(WORK ORDER): Your answer is one number, how many lines in the entries include "having".
(DATA SHOWN)
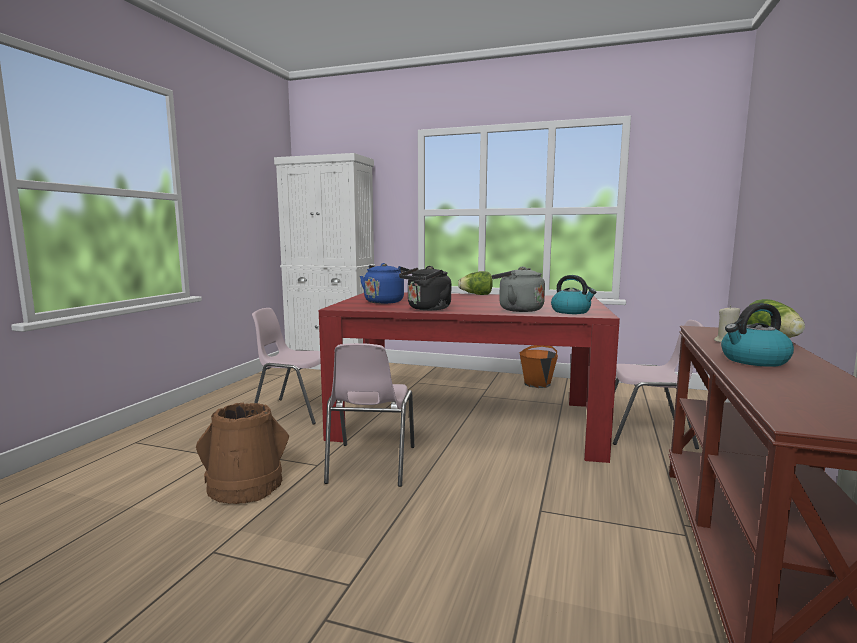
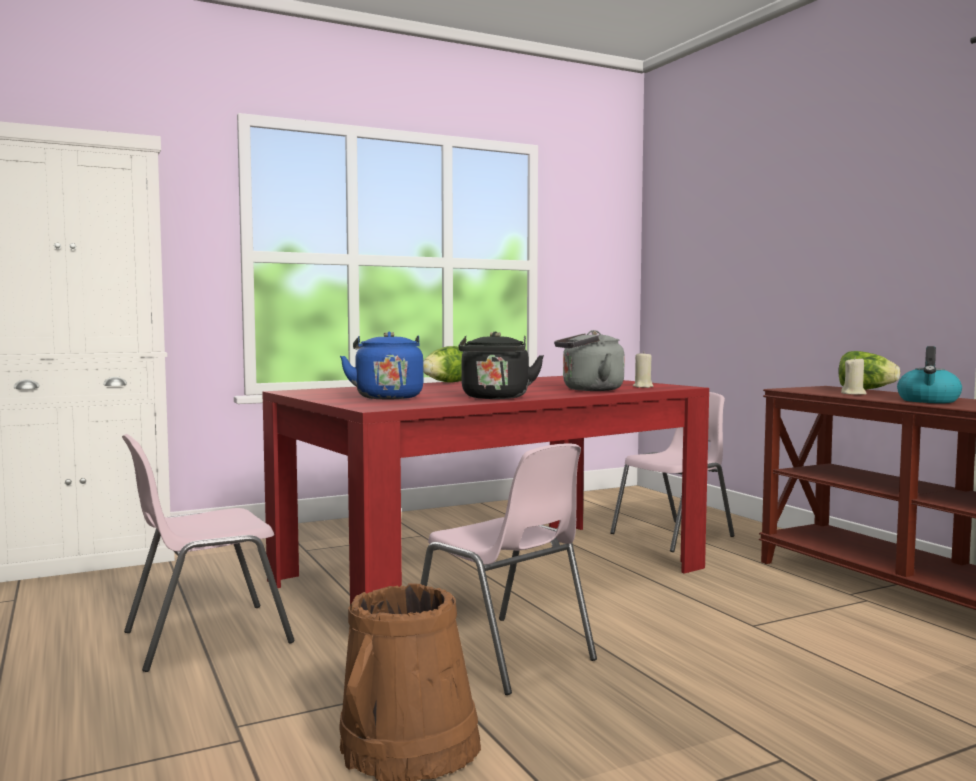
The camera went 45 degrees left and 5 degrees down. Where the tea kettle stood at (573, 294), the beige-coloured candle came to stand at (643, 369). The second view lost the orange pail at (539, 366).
(End DATA SHOWN)
(DATA SHOWN)
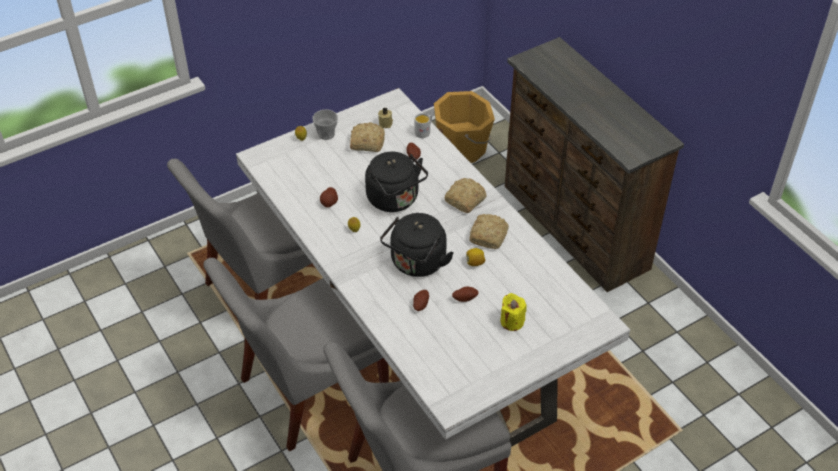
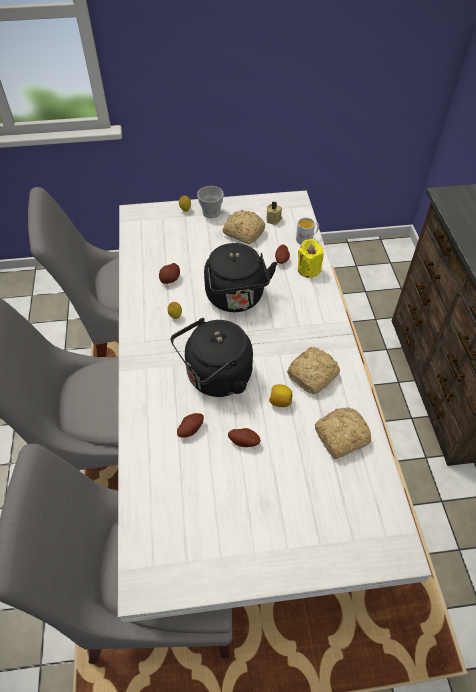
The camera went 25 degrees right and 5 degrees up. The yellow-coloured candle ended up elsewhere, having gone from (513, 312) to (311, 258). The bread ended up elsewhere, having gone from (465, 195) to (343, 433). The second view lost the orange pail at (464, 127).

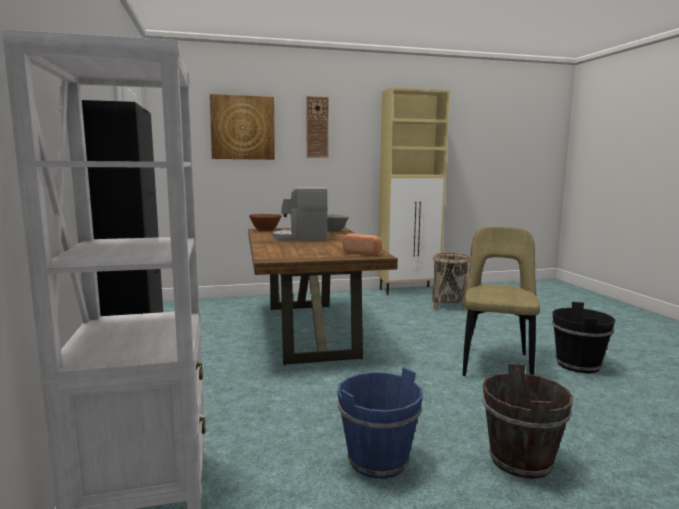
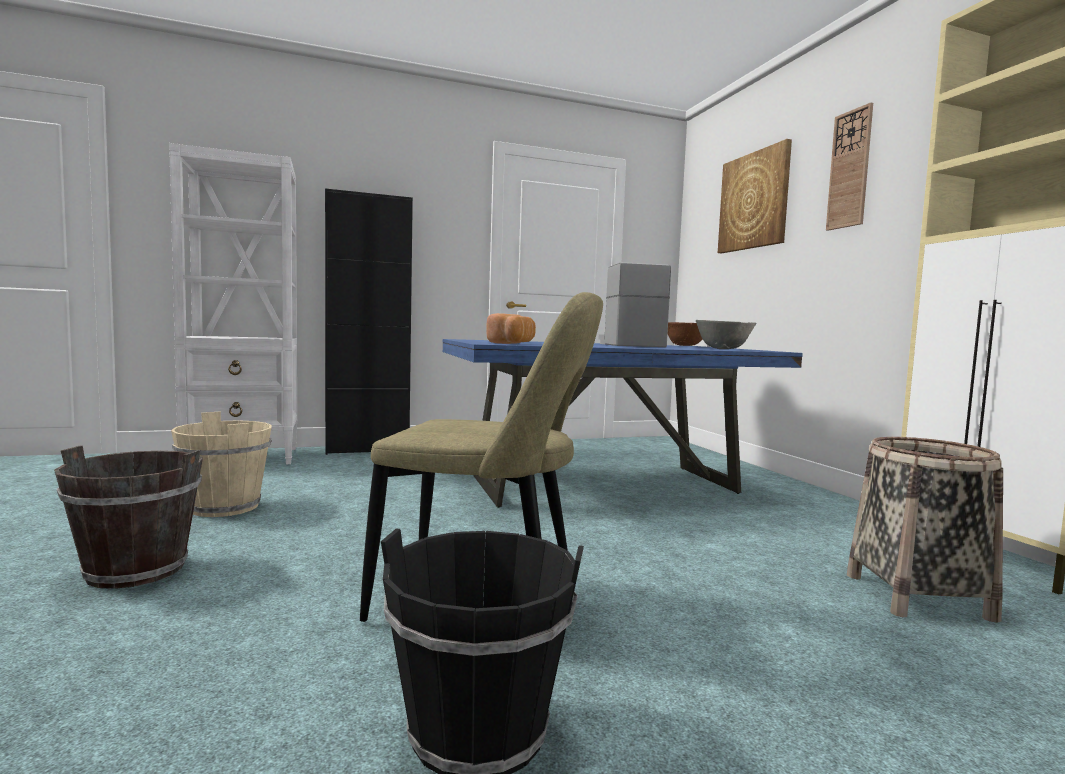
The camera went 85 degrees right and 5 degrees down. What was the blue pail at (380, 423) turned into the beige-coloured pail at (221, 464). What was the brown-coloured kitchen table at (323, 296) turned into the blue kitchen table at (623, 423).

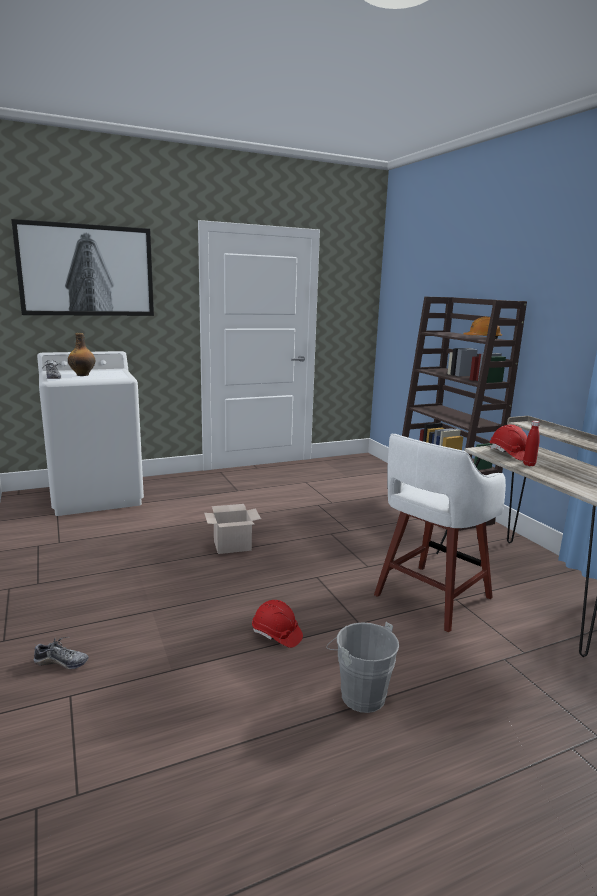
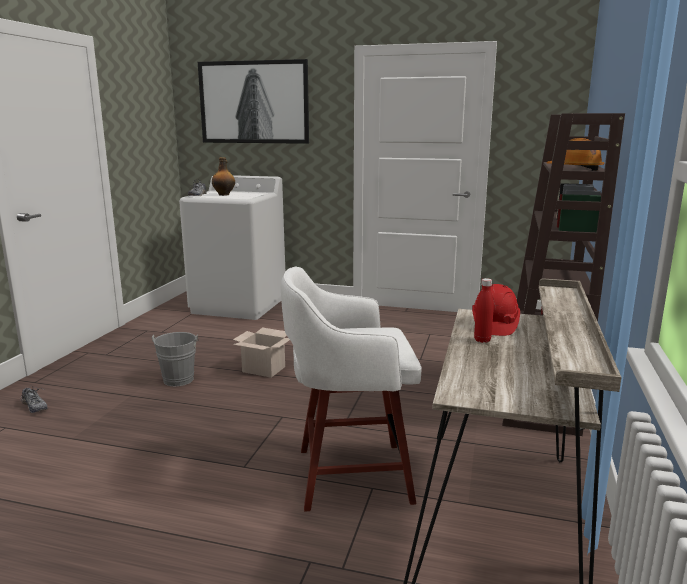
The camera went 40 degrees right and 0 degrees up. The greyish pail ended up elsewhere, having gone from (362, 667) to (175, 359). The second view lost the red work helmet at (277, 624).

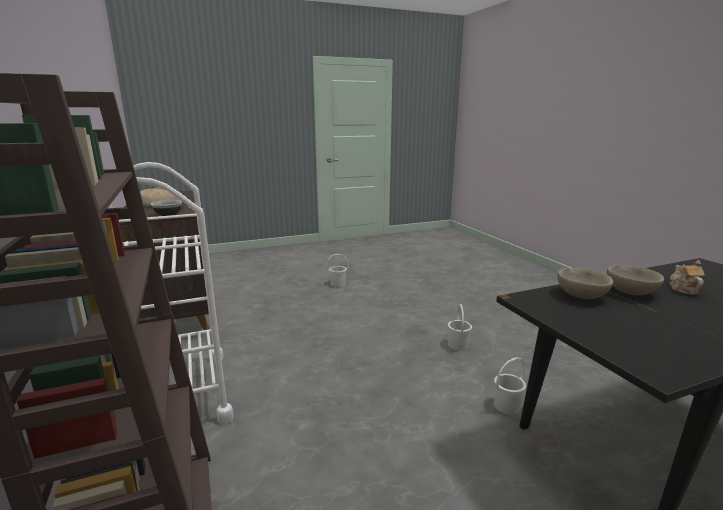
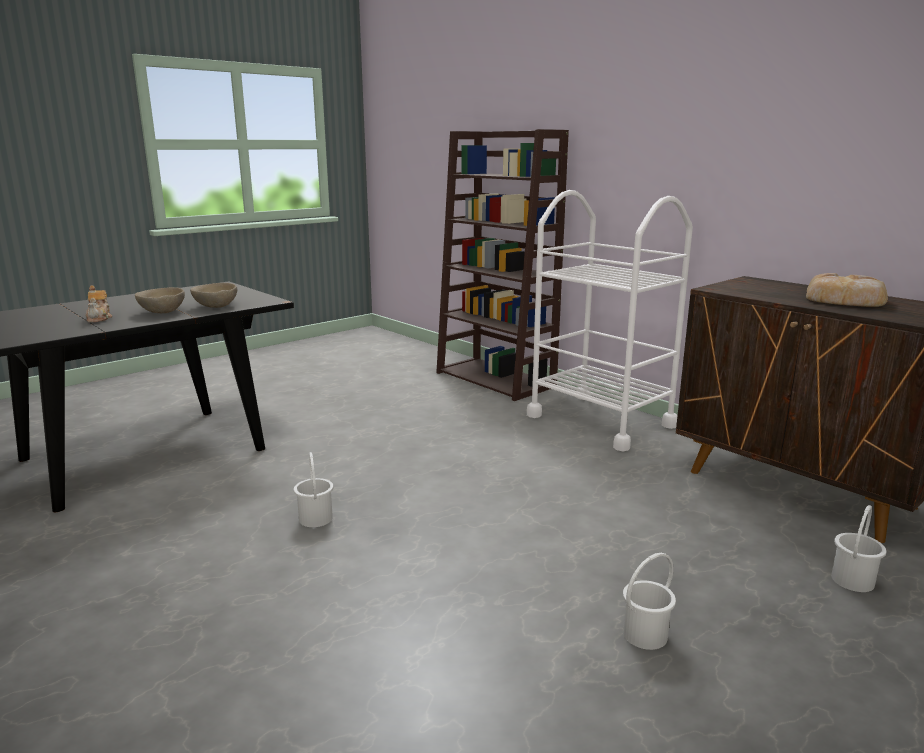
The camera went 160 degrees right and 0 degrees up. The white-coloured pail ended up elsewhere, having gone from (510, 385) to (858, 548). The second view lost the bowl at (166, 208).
(End DATA SHOWN)
(TASK RESULT): 3